# Smoked Carp, Jasmine & Lime Vinaigrette



## Margi Cintrano (Jul 29, 2012)

Smoked Carp, with lime vinaigrette and jasmine, mint and lemon dip ... 

The mint cream with jasmine flowers is used for dip with lime  vinaigrette and crispy baguette or Pita, with smoked carp and shaved  asparagus, saffron threads, and chopped mint. The dressing: honey,  mustard, orange juice, cucumber peeled and zest of lime with Evoo and  green and rose peppercorns. 

If you would like the recipe, please let me know and I shall post it. 

Have nice summer,
Ciao.

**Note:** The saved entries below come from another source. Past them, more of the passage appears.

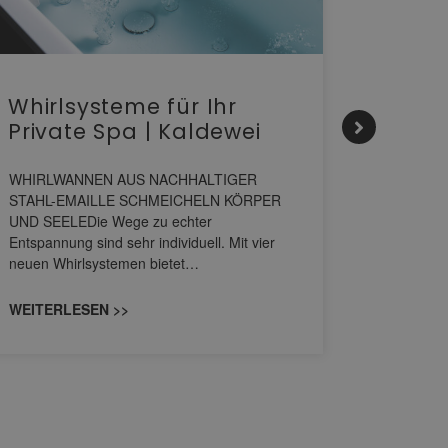
Whirlsysteme für Ihr
Gesta
Private Spa | Kaldewei
alltä
HANS
WHIRLWANNEN AUS NACHHALTIGER
STAHL-EMAILLE SCHMEICHELN KÖRPER
Stil für 
UND SEELEDie Wege zu echter
HANSAGENE
Entspannung sind sehr individuell. Mit vier
von Wascht
neuen Whirlsystemen bietet…
unterschi
konzipiert
WEITERLESEN >>
WEITERL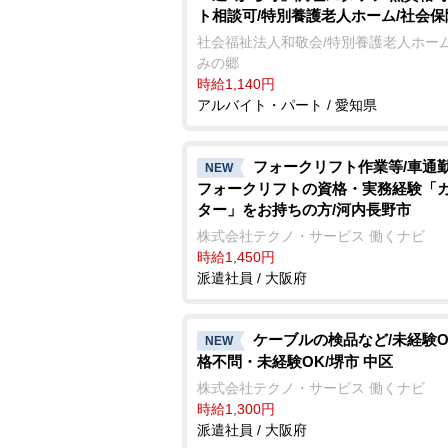
ト相談可/特別養護老人ホーム/社会
社会福祉法人和敬会/特別養護老人ホーム
みの郷
時給1,140円
アルバイト・パート / 愛知県
フォークリフト作業等/車通勤
NEW
フォークリフトの資格・実務経験「
ター」をお持ちの方/河内長野市
株式会社テクノ・サービス 働くナビ
時給1,450円
派遣社員 / 大阪府
ケーブルの検品など/未経験O
NEW
格不問・未経験OK/堺市 中区
株式会社テクノ・サービス 働くナビ
時給1,300円
派遣社員 / 大阪府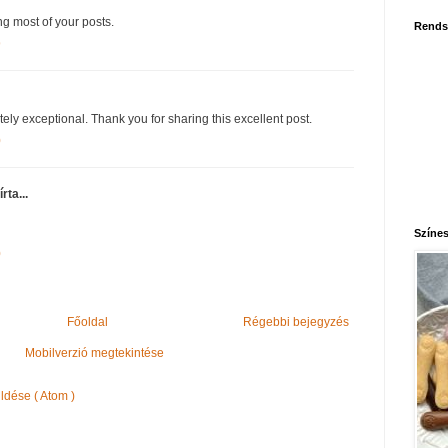
ng most of your posts.
Rends
9
ly exceptional. Thank you for sharing this excellent post.
0
írta...
Színes
0
Főoldal
Régebbi bejegyzés
Mobilverzió megtekintése
dése ( Atom )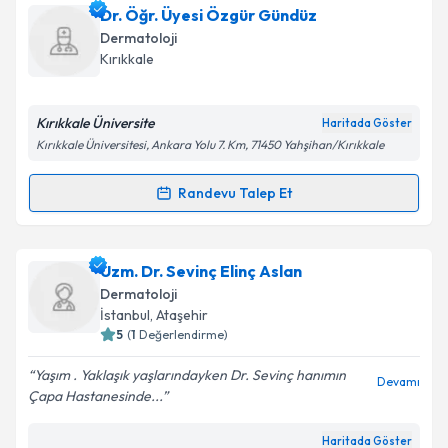
Dr. Öğr. Üyesi Belkıs Uyar
için randevu takvimi talebi
Dr. Öğr. Üyesi Özgür Gündüz
oluşturun. Size bu uzmandan randevu almanız için bir
Dermatoloji
takvim hazırlandığında e-posta ile bilgilendireceğiz.
Kırıkkale
E-posta Adresiniz
Kırıkkale Üniversite
Haritada Göster
Kırıkkale Üniversitesi, Ankara Yolu 7. Km, 71450 Yahşihan/Kırıkkale
Kişisel verilerimin işlenmesine ilişkin
Aydınlatma
Randevu Talep Et
Randevu Takvimi Talebi
Metni
'ni okudum ve kişisel verilerimin belirtilen
kapsamda işlenmesini kabul ediyorum.
Dr. Öğr. Üyesi Özgür Gündüz
için randevu takvimi
Uzm. Dr. Sevinç Elinç Aslan
talebi oluşturun. Size bu uzmandan randevu almanız
Takvim Talebini Gönder
Dermatoloji
için bir takvim hazırlandığında e-posta ile
İstanbul
,
Ataşehir
bilgilendireceğiz.
5
(
1
Değerlendirme)
E-posta Adresiniz
Yaşım . Yaklaşık yaşlarındayken Dr. Sevinç hanımın
Devamı
Çapa Hastanesinde...
Haritada Göster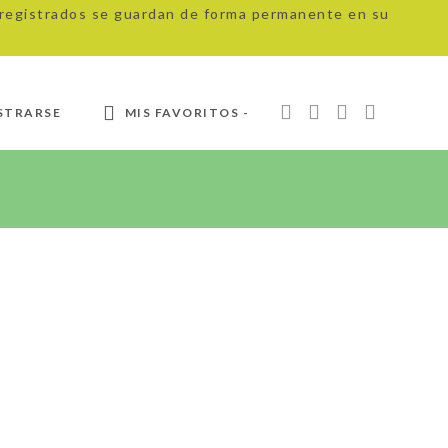
s registrados se guardan de forma permanente en su
STRARSE
MIS FAVORITOS -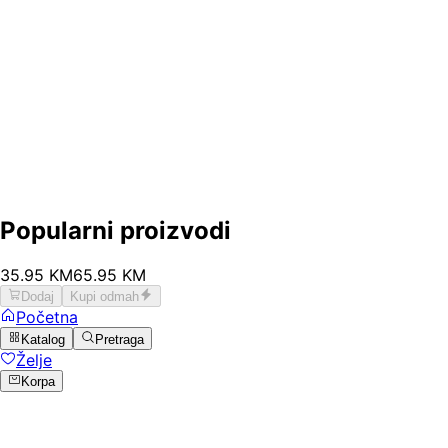
Popularni proizvodi
35
.
95
KM
65.95
KM
Dodaj
Kupi odmah
Početna
Katalog
Pretraga
Želje
Korpa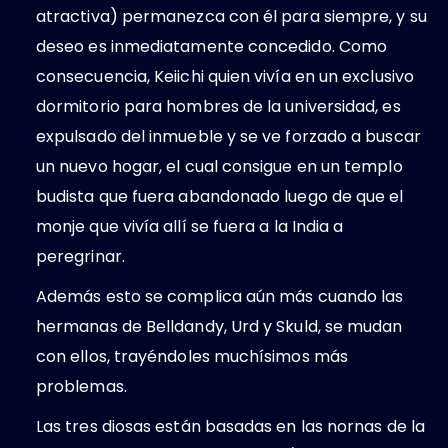
atractiva) permanezca con él para siempre, y su
deseo es inmediatamente concedido. Como
consecuencia, Keiichi quien vivía en un exclusivo
dormitorio para hombres de la universidad, es
expulsado del inmueble y se ve forzado a buscar
un nuevo hogar, el cual consigue en un templo
budista que fuera abandonado luego de que el
monje que vivía allí se fuera a la India a
peregrinar.
Además esto se complica aún más cuando las
hermanas de Belldandy, Urd y Skuld, se mudan
con ellos, trayéndoles muchísimos más
problemas.
Las tres diosas están basadas en las nornas de la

Margaux. 		

Photos: Margaux Cintrano


----------



## Kylie1969 (Aug 8, 2012)

Fabulous!


----------



## Margi Cintrano (Aug 8, 2012)

Kylie,

This is a lovely salad, and it is simple ... Can use smoked trout, smoked salmon, smoked cod or any other smoked fish available in your region.

My Cell Phone does not take the best of Photos ...  as the rainbow of colors is not too clear and it is a Galaxy Samsung Tablet ! ... I have to get my Benq Camera fixed ... I was using it all the time for my job and the compartment door where the battery is stored does not close ... However, the Service Centre is in Madrid, and we are in Puglia until 3rd September.

All my best for lovely August.
Margi.


----------



## Kylie1969 (Aug 11, 2012)

We would probably try smoked salmon with this recipe as that is readily available here


----------